§ Task directions:
Rewrite every line of the listing below with "elev" renamed to "elevation", leaving everything else unchanged.

§ Recorded information:
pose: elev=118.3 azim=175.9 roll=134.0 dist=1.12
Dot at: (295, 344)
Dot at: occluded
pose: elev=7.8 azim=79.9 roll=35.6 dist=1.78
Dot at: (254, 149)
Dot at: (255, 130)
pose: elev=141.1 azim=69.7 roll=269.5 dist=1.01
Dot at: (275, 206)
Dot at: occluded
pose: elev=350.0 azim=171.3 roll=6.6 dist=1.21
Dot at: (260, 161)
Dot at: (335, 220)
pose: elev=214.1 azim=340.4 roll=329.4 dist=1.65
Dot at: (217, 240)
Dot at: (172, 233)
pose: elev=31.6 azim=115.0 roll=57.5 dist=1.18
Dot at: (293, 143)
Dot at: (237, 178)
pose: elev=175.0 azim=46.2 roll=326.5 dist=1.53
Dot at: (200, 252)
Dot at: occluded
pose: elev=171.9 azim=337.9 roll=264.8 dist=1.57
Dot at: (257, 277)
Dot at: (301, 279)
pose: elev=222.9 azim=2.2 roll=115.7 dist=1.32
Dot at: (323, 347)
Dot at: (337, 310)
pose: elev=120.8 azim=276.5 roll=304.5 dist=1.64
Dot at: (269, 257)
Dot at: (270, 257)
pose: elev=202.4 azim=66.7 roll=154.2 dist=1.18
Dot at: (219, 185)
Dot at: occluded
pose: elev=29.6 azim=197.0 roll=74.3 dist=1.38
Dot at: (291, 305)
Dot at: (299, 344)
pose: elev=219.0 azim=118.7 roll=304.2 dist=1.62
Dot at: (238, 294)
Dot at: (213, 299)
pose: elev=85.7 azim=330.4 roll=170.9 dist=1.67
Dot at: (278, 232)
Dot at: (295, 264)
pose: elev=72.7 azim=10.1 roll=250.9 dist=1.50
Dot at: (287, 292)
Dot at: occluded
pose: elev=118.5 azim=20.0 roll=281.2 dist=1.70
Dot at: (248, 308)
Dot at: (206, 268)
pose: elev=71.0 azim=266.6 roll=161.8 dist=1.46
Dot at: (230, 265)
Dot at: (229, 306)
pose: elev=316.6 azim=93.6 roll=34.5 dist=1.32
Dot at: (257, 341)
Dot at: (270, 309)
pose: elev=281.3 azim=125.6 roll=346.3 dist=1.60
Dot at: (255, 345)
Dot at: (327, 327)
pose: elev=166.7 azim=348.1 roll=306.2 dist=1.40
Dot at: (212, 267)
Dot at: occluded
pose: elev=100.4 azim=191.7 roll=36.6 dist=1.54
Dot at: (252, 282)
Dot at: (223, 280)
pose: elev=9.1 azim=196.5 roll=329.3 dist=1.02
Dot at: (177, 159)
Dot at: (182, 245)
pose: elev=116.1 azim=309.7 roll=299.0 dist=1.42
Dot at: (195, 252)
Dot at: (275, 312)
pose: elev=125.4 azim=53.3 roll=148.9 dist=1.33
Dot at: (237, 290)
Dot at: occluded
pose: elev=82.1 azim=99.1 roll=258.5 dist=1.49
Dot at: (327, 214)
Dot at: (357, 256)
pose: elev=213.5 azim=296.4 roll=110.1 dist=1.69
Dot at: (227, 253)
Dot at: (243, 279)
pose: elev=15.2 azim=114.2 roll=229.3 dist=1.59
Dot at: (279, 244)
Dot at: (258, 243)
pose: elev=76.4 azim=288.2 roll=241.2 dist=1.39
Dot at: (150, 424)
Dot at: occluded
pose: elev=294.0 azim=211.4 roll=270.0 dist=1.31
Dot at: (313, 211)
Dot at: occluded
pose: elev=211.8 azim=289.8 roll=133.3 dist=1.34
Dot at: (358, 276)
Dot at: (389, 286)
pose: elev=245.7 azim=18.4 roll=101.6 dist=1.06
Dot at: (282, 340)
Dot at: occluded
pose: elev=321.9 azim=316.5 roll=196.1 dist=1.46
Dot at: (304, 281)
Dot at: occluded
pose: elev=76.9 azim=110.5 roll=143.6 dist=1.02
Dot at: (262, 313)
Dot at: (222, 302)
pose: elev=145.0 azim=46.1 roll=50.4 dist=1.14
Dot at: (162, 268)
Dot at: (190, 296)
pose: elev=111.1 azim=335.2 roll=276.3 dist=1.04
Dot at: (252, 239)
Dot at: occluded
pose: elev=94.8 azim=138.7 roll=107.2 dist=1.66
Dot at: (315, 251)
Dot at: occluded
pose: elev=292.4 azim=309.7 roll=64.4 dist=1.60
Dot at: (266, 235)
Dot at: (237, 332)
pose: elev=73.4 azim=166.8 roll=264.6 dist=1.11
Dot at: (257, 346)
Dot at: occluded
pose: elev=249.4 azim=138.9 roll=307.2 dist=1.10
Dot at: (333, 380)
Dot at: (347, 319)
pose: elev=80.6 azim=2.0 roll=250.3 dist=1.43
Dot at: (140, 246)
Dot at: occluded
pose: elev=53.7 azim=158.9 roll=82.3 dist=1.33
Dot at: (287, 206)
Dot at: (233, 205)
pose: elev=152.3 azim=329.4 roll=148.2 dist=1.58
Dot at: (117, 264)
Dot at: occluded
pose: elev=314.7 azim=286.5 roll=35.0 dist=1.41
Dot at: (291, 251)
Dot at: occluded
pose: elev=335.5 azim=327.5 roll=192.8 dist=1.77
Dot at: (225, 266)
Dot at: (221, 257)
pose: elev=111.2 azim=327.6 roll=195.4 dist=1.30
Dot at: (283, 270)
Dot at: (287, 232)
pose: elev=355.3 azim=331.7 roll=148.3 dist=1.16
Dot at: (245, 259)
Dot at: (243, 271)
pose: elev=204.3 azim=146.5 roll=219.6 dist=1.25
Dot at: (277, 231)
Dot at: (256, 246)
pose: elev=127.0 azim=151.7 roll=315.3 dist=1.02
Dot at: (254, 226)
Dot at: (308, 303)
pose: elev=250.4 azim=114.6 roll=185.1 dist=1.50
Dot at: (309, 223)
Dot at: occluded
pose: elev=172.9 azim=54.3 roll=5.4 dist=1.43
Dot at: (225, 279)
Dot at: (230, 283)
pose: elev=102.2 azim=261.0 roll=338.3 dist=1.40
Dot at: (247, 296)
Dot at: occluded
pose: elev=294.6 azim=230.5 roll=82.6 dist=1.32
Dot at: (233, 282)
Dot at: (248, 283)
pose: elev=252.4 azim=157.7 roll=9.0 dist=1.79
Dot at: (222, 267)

§ Correct result:
pose: elevation=118.3 azim=175.9 roll=134.0 dist=1.12
Dot at: (295, 344)
Dot at: occluded
pose: elevation=7.8 azim=79.9 roll=35.6 dist=1.78
Dot at: (254, 149)
Dot at: (255, 130)
pose: elevation=141.1 azim=69.7 roll=269.5 dist=1.01
Dot at: (275, 206)
Dot at: occluded
pose: elevation=350.0 azim=171.3 roll=6.6 dist=1.21
Dot at: (260, 161)
Dot at: (335, 220)
pose: elevation=214.1 azim=340.4 roll=329.4 dist=1.65
Dot at: (217, 240)
Dot at: (172, 233)
pose: elevation=31.6 azim=115.0 roll=57.5 dist=1.18
Dot at: (293, 143)
Dot at: (237, 178)
pose: elevation=175.0 azim=46.2 roll=326.5 dist=1.53
Dot at: (200, 252)
Dot at: occluded
pose: elevation=171.9 azim=337.9 roll=264.8 dist=1.57
Dot at: (257, 277)
Dot at: (301, 279)
pose: elevation=222.9 azim=2.2 roll=115.7 dist=1.32
Dot at: (323, 347)
Dot at: (337, 310)
pose: elevation=120.8 azim=276.5 roll=304.5 dist=1.64
Dot at: (269, 257)
Dot at: (270, 257)
pose: elevation=202.4 azim=66.7 roll=154.2 dist=1.18
Dot at: (219, 185)
Dot at: occluded
pose: elevation=29.6 azim=197.0 roll=74.3 dist=1.38
Dot at: (291, 305)
Dot at: (299, 344)
pose: elevation=219.0 azim=118.7 roll=304.2 dist=1.62
Dot at: (238, 294)
Dot at: (213, 299)
pose: elevation=85.7 azim=330.4 roll=170.9 dist=1.67
Dot at: (278, 232)
Dot at: (295, 264)
pose: elevation=72.7 azim=10.1 roll=250.9 dist=1.50
Dot at: (287, 292)
Dot at: occluded
pose: elevation=118.5 azim=20.0 roll=281.2 dist=1.70
Dot at: (248, 308)
Dot at: (206, 268)
pose: elevation=71.0 azim=266.6 roll=161.8 dist=1.46
Dot at: (230, 265)
Dot at: (229, 306)
pose: elevation=316.6 azim=93.6 roll=34.5 dist=1.32
Dot at: (257, 341)
Dot at: (270, 309)
pose: elevation=281.3 azim=125.6 roll=346.3 dist=1.60
Dot at: (255, 345)
Dot at: (327, 327)
pose: elevation=166.7 azim=348.1 roll=306.2 dist=1.40
Dot at: (212, 267)
Dot at: occluded
pose: elevation=100.4 azim=191.7 roll=36.6 dist=1.54
Dot at: (252, 282)
Dot at: (223, 280)
pose: elevation=9.1 azim=196.5 roll=329.3 dist=1.02
Dot at: (177, 159)
Dot at: (182, 245)
pose: elevation=116.1 azim=309.7 roll=299.0 dist=1.42
Dot at: (195, 252)
Dot at: (275, 312)
pose: elevation=125.4 azim=53.3 roll=148.9 dist=1.33
Dot at: (237, 290)
Dot at: occluded
pose: elevation=82.1 azim=99.1 roll=258.5 dist=1.49
Dot at: (327, 214)
Dot at: (357, 256)
pose: elevation=213.5 azim=296.4 roll=110.1 dist=1.69
Dot at: (227, 253)
Dot at: (243, 279)
pose: elevation=15.2 azim=114.2 roll=229.3 dist=1.59
Dot at: (279, 244)
Dot at: (258, 243)
pose: elevation=76.4 azim=288.2 roll=241.2 dist=1.39
Dot at: (150, 424)
Dot at: occluded
pose: elevation=294.0 azim=211.4 roll=270.0 dist=1.31
Dot at: (313, 211)
Dot at: occluded
pose: elevation=211.8 azim=289.8 roll=133.3 dist=1.34
Dot at: (358, 276)
Dot at: (389, 286)
pose: elevation=245.7 azim=18.4 roll=101.6 dist=1.06
Dot at: (282, 340)
Dot at: occluded
pose: elevation=321.9 azim=316.5 roll=196.1 dist=1.46
Dot at: (304, 281)
Dot at: occluded
pose: elevation=76.9 azim=110.5 roll=143.6 dist=1.02
Dot at: (262, 313)
Dot at: (222, 302)
pose: elevation=145.0 azim=46.1 roll=50.4 dist=1.14
Dot at: (162, 268)
Dot at: (190, 296)
pose: elevation=111.1 azim=335.2 roll=276.3 dist=1.04
Dot at: (252, 239)
Dot at: occluded
pose: elevation=94.8 azim=138.7 roll=107.2 dist=1.66
Dot at: (315, 251)
Dot at: occluded
pose: elevation=292.4 azim=309.7 roll=64.4 dist=1.60
Dot at: (266, 235)
Dot at: (237, 332)
pose: elevation=73.4 azim=166.8 roll=264.6 dist=1.11
Dot at: (257, 346)
Dot at: occluded
pose: elevation=249.4 azim=138.9 roll=307.2 dist=1.10
Dot at: (333, 380)
Dot at: (347, 319)
pose: elevation=80.6 azim=2.0 roll=250.3 dist=1.43
Dot at: (140, 246)
Dot at: occluded
pose: elevation=53.7 azim=158.9 roll=82.3 dist=1.33
Dot at: (287, 206)
Dot at: (233, 205)
pose: elevation=152.3 azim=329.4 roll=148.2 dist=1.58
Dot at: (117, 264)
Dot at: occluded
pose: elevation=314.7 azim=286.5 roll=35.0 dist=1.41
Dot at: (291, 251)
Dot at: occluded
pose: elevation=335.5 azim=327.5 roll=192.8 dist=1.77
Dot at: (225, 266)
Dot at: (221, 257)
pose: elevation=111.2 azim=327.6 roll=195.4 dist=1.30
Dot at: (283, 270)
Dot at: (287, 232)
pose: elevation=355.3 azim=331.7 roll=148.3 dist=1.16
Dot at: (245, 259)
Dot at: (243, 271)
pose: elevation=204.3 azim=146.5 roll=219.6 dist=1.25
Dot at: (277, 231)
Dot at: (256, 246)
pose: elevation=127.0 azim=151.7 roll=315.3 dist=1.02
Dot at: (254, 226)
Dot at: (308, 303)
pose: elevation=250.4 azim=114.6 roll=185.1 dist=1.50
Dot at: (309, 223)
Dot at: occluded
pose: elevation=172.9 azim=54.3 roll=5.4 dist=1.43
Dot at: (225, 279)
Dot at: (230, 283)
pose: elevation=102.2 azim=261.0 roll=338.3 dist=1.40
Dot at: (247, 296)
Dot at: occluded
pose: elevation=294.6 azim=230.5 roll=82.6 dist=1.32
Dot at: (233, 282)
Dot at: (248, 283)
pose: elevation=252.4 azim=157.7 roll=9.0 dist=1.79
Dot at: (222, 267)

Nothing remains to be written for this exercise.